[TEXTE PROPOSÉ]
--- --- ---
MEISSA WALY DIONE, de son vrai nom Meissa Waly Mané est le père fondateur du royaume de Sine.

 

Il aurait découvert cette région après un long périple entamé depuis le royaume du Gaabou (actuelle Guinée Bissau) quitté à la suite de querelles familiales.

 

Meissa Waly Dione aurait régné 100 sur le trône du Sine, longévité qui lui a valu le nom de « Dione » signifiant en Sérère « Il est toujours là ».

 

La légende raconte que durant son long règne, il a dû faire face à de nombreuses tentatives d’assassinat toutes avortées du fait d’une protection mystique que les conjurés n’arrivaient pas à contourner. Néanmoins des comploteurs décidèrent d’utiliser sa femme Selbé Gnady qui avait pris fait et cause pour son frère contre le roi. Usant de ses atouts féminins, elle réussit à découvrir le secret du roi qui le rendait invincible : il lui confia que seul un ergot de coq sur une flèche lancée par une arbalète pourrait le tuer. Les comploteurs n’eurent plus qu’à passer à l’action.

 

Meissa Wally Dione est enterré à Mbissel dans le quartier Thiossane. Le site est entouré par un long mûr en ciment érigé dans les années 1990. En l’entrée gît un énorme baobab qui porte le nom de Meissa Waly Dione. L’intérieur est parsemé d’herbes et 5 gros baobabs longent la partie droite du mur. La tombe, elle-même, est entourée par 9 pieux de rôniers disposés en carré, dont 3 attirent l’attention car superposés chacun par une paire de cornes de bœuf.
--- --- ---
[DONNÉES FOURNIES]
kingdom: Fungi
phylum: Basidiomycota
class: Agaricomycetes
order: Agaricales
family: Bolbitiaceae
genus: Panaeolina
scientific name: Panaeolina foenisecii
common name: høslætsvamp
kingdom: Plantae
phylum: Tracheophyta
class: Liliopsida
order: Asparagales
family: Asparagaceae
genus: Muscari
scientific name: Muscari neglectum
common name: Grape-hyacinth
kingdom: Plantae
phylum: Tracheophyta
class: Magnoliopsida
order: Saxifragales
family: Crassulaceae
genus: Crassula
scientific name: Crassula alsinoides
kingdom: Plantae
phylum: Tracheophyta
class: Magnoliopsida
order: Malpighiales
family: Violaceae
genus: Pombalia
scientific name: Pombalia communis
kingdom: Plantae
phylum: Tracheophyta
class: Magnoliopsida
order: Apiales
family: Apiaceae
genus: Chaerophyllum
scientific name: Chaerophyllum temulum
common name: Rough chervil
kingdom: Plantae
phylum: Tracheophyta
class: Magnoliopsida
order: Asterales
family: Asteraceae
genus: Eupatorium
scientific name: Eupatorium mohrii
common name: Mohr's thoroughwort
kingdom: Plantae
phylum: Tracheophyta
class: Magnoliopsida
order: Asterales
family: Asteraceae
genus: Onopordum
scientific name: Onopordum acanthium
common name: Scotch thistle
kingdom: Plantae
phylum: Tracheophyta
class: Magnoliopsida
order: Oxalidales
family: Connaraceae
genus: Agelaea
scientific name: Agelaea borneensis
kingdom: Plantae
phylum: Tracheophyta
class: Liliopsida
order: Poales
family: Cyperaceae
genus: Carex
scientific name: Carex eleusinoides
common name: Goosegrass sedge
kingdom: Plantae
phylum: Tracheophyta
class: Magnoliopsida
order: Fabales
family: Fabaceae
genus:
--- --- ---
[EXERCICES]
1) D'après le texte sur Meissa Waly Dione, dans quelle localité et dans quel quartier se trouve sa sépulture ?
2) Relevez tous les noms de lieux (royaumes, pays, localités, quartiers) cités dans le texte sur Meissa Waly Dione.
3) Recopiez fidèlement le passage du texte sur Meissa Waly Dione qui commence par « Il aurait découvert » et se poursuit jusqu'à « de querelles familiales. ».

[CORRIGÉ DES EXERCICES]
1) À Mbissel, dans le quartier Thiossane.

2) Sine, Gaabou, Guinée Bissau, Mbissel, Thiossane

3)
Il aurait découvert cette région après un long périple entamé depuis le royaume du Gaabou (actuelle Guinée Bissau) quitté à la suite de querelles familiales.